━━━ EXERCISE PASSAGE

The Committee then approved the draft resolution by consensus.


After approval, JAN DE PRETER (Belgium), speaking on behalf of the European Union, stated that the effective funding of the United Nations was the joint responsibility of each Member State.  The Union would continue to advocate for the need to protect the most vulnerable countries from contributing beyond their capacities to pay, but “one should recognize that all Member States with a capacity to do so should take a larger share in the expenses of the Organization”, he said.


He said the European Union regretted that the Committee on Contributions tended to act along the same “polarized lines” as the Fifth Committee.  Thus, although the report of the Committee on Contributions was an important element towards implementing General Assembly resolution 64/248, it could not be the only element.  He concluded by stating that he looked forward to the review being taken forward in due course.


WALEED M. A. AL-SHAHARI (Yemen), speaking on behalf of the “Group of 77” developing countries and China, said that in light of the statement by the European Union, the Group of 77 reiterated their firm position on the scale of assessments.  The Group of 77 reaffirmed that the Fifth Committee was the sole committee to discuss budgetary, financial and administrative matters, in accordance with the United Nations Charter.


Resolution 64/248, he noted, approved the three-year plan of the scale of assessments from 2010-2012 on the basis of current methodology.  In that regard, the ministers of the Group of 77 had further reaffirmed the principle of capacity to pay as a fundamental criterion in the apportionment of United Nations expenses and recalled that resolution 64/248 rejected any changes to the current methodology for the preparation of the scale of assessments.


He further emphasized that core elements of the methodology of the scale of assessments must be kept intact and were not negotiable.  Also, the Group of 77 stressed that the current ceiling was fixed as political compromise and was contrary to the principal of capacity to pay and a fundamental source of distortion in the scale of assessments.  In that context, he urged the General Assembly to undertake a review of the arrangement, in accordance with paragraph 2 of resolution 55/5C.

━━━━━━
━━━ GIVEN ENTRIES

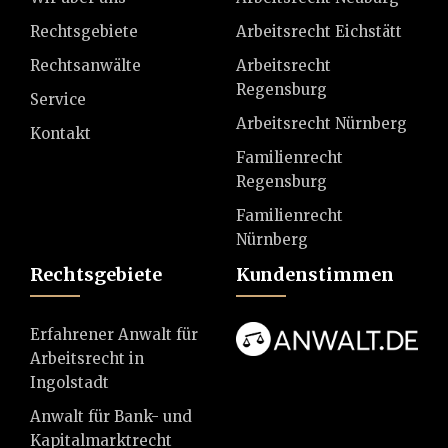
Rechtsgebiete
Arbeitsrecht Eichstätt
Rechtsanwälte
Arbeitsrecht
Regensburg
Service
Arbeitsrecht Nürnberg
Kontakt
Familienrecht
Regensburg
Familienrecht
Nürnberg
Rechtsgebiete
Kundenstimmen
Erfahrener Anwalt für
Arbeitsrecht in
Ingolstadt
Anwalt für Bank- und
Kapitalmarktrecht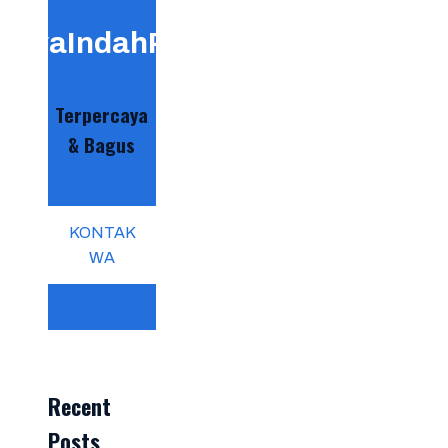
GayaIndahPool
Terpercaya
& Bagus
KONTAK
WA
Recent
Posts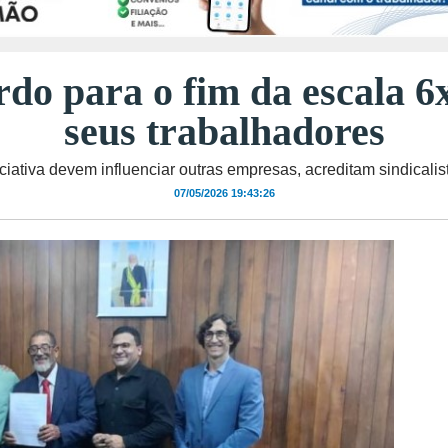
rdo para o fim da escala 6
seus trabalhadores
iciativa devem influenciar outras empresas, acreditam sindicalis
07/05/2026 19:43:26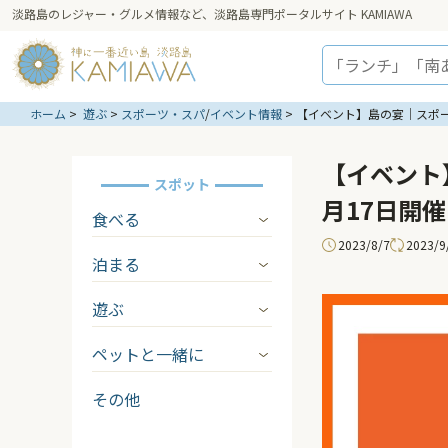
淡路島のレジャー・グルメ情報など、淡路島専門ポータルサイト KAMIAWA
ホーム
遊ぶ
スポーツ・スパ
/
イベント情報
【イベント】島の宴｜スポーツ
【イベント
スポット
月17日開催
食べる
2023/8/7
2023/9
泊まる
遊ぶ
ペットと一緒に
その他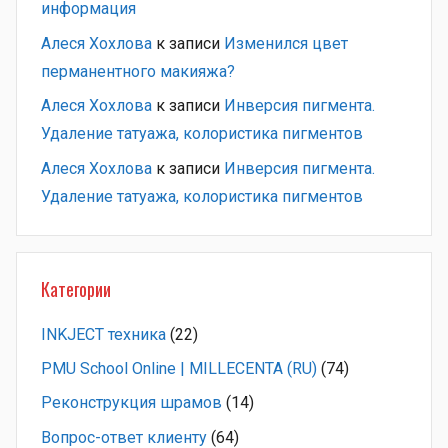
информация
Алеся Хохлова
к записи
Изменился цвет
перманентного макияжа?
Алеся Хохлова
к записи
Инверсия пигмента.
Удаление татуажа, колористика пигментов
Алеся Хохлова
к записи
Инверсия пигмента.
Удаление татуажа, колористика пигментов
Категории
INKJECT техника
(22)
PMU School Online | MILLECENTA (RU)
(74)
Pеконструкция шрамов
(14)
Вопрос-ответ клиенту
(64)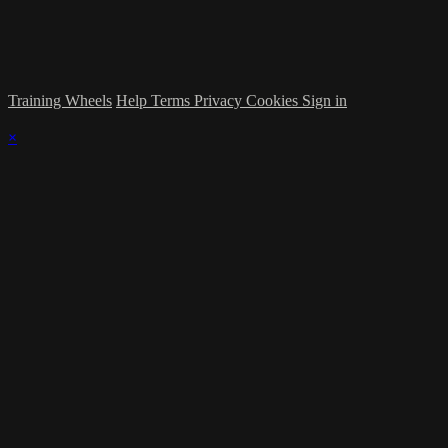
Training Wheels
Help
Terms
Privacy
Cookies
Sign in
×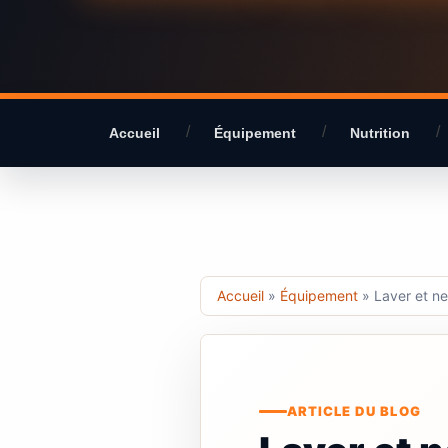
Accueil
Équipement
Nutrition
Accueil
»
Équipement
»
Laver et ne
ARTICLE DU BLOG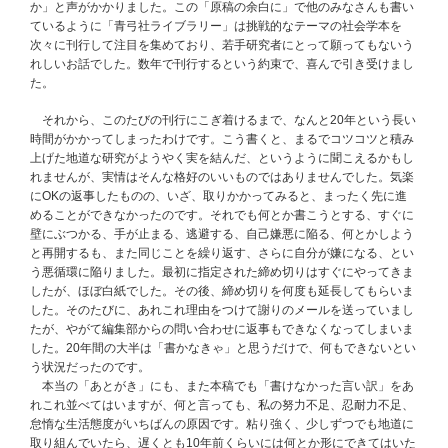
か」と声がかかりました。この「原稿の余白に」で他のみなさんも書い
ているように「青弓社ライブラリー」は挑戦的なテーマの社会学本を
次々に刊行して注目を集めており、若手研究者にとって願ってもないう
れしいお話でした。数年で刊行するという約束で、喜んで引き受けまし
た。
それから、このたびの刊行にこぎ着けるまで、なんと20年という長い
時間がかかってしまったわけです。こう書くと、まるでコツコツと積み
上げた地道な研究がようやく実を結んだ、というように聞こえるかもし
れませんが、実情はそんな格好のいいものではありませんでした。気楽
にOKの返事したものの、いざ、取りかかってみると、まったく先に進
めることができなかったのです。それでも何とか書こうとする、すぐに
壁にぶつかる、手が止まる、逃避する、自己嫌悪に陥る、何とかしよう
と再開するも、また同じことを繰り返す、さらに自分が嫌になる、とい
う悪循環に陥りました。最初に指定された締め切りはすぐにやってきま
したが、ほぼ白紙でした。その後、締め切りを何度も延長してもらいま
した。そのたびに、あれこれ理由をつけて謝りのメールを送っていまし
たが、やがて編集部からの問い合わせに返事もできなくなってしまいま
した。20年間の大半は「書かなきゃ」と思うだけで、何もできないとい
う状況だったのです。
本当の「あとがき」にも、また本稿でも「書けなかった言い訳」をあ
れこれ並べてはいますが、何と言っても、私の努力不足、忍耐力不足、
怠惰な生活態度がいちばんの原因です。粘り強く、少しずつでも地道に
取り組んでいたら、遅くとも10年前くらいには何とか形にできてはいた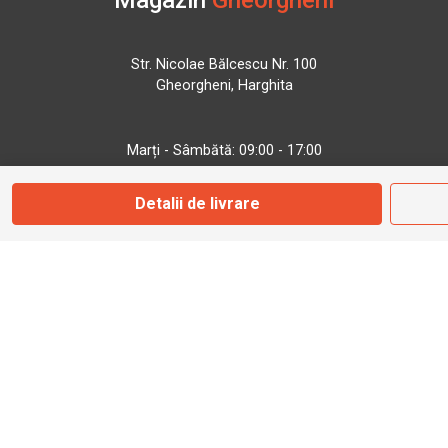
Magazin
Gheorgheni
Str. Nicolae Bălcescu Nr. 100
Gheorgheni, Harghita
Marți - Sâmbătă: 09:00 - 17:00
Detalii de livrare
0745 153 295
info@bbmoto.ro
Magazin
Otopeni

━━━━━━

▸ **DIRECTIVE A**:
In the UN budget debate, swap "polarized lines" for "divided lines" and give back the stretch starting with "He said the" and going on through "in due course.".
▸ **DIRECTIVE B**:
Write what comes next in the UN budget debate, picking up after its final sentence.
The items have no connection to the UN budget debate.

▸ **TASK OUTPUT A**:
He said the European Union regretted that the Committee on Contributions tended to act along the same “divided lines” as the Fifth Committee.  Thus, although the report of the Committee on Contributions was an important element towards implementing General Assembly resolution 64/248, it could not be the only element.  He concluded by stating that he looked forward to the review being taken forward in due course.

▸ **TASK OUTPUT B**:
The Committee then resumed its discussion of the Administrative and budgetary coordination of the United Nations with the specialized agencies and the International Atomic Energy Agency (IAEA).  The Committee had before it a draft decision (document A/C.5/65/L.4) on the “budgetary and financial situation of the organizations of the United Nations system”, which it approved by consensus.


Financial Reports and Reports of Board of Auditors


IMRAN VANKER, speaking on behalf of the Audit Operations Committee of the Board of Auditors, said that the Board had produced 18 reports for the consideration of the General Assembly at the current session.  Sixteen of those concerned financial statements of the United Nations and its funds and programmes, including 15 for the biennium that ended 31 December 2009 and one on the Office of the United Nations High Commissioner for Refugees (UNHCR) related to the year that ended 31 December 2009.  The other report was the Board’s annual report on the Capital Master Plan.  The main findings of those 17 reports were summed up in the eighteenth report, which was a concise summary report.


Presenting the 16 reports on financial statements as captured in the concise summary, he said that nine of them reflected unmodified audit opinions, indicating that there had been minimal material issues that affected the fair presentation of the financial statements.  In the case of UNFPA, however, the Board considered that the issue relating to the management of nationally executed expenditure constituted a significant risk to the organization.  As a result, the Board had decided to issue a modified audit opinion with a qualification.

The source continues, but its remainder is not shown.